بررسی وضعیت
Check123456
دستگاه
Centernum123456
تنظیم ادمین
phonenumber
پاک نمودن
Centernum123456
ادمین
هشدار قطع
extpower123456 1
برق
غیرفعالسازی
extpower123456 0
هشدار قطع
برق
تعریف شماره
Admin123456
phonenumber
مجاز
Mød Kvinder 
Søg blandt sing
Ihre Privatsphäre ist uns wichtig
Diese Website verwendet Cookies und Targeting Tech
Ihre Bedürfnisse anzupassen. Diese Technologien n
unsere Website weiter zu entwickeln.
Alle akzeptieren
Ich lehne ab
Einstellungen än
----
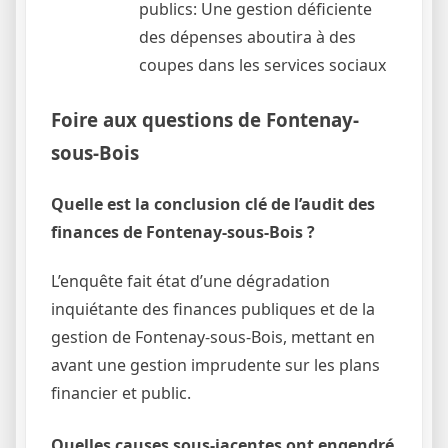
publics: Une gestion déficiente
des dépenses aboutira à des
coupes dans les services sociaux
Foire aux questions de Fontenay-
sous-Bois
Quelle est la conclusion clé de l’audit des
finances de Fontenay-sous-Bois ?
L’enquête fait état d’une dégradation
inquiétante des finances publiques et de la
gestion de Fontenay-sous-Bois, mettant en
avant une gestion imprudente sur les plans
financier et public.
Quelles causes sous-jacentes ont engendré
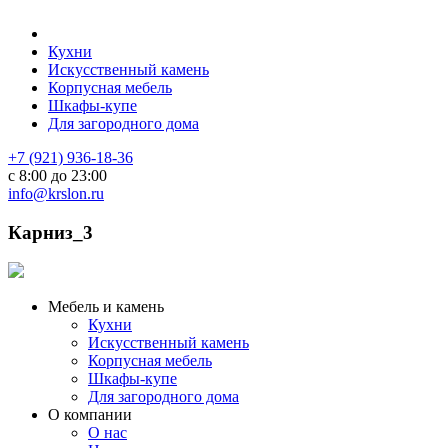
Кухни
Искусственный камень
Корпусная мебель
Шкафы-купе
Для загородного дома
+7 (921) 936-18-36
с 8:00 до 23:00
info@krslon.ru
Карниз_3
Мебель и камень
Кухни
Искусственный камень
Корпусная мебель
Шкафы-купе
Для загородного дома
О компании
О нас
----
**Directions:**
Every line that contains the string "finances" should be returned from the data.

**Solved exercise:**
finances de Fontenay-sous-Bois ?
inquiétante des finances publiques et de la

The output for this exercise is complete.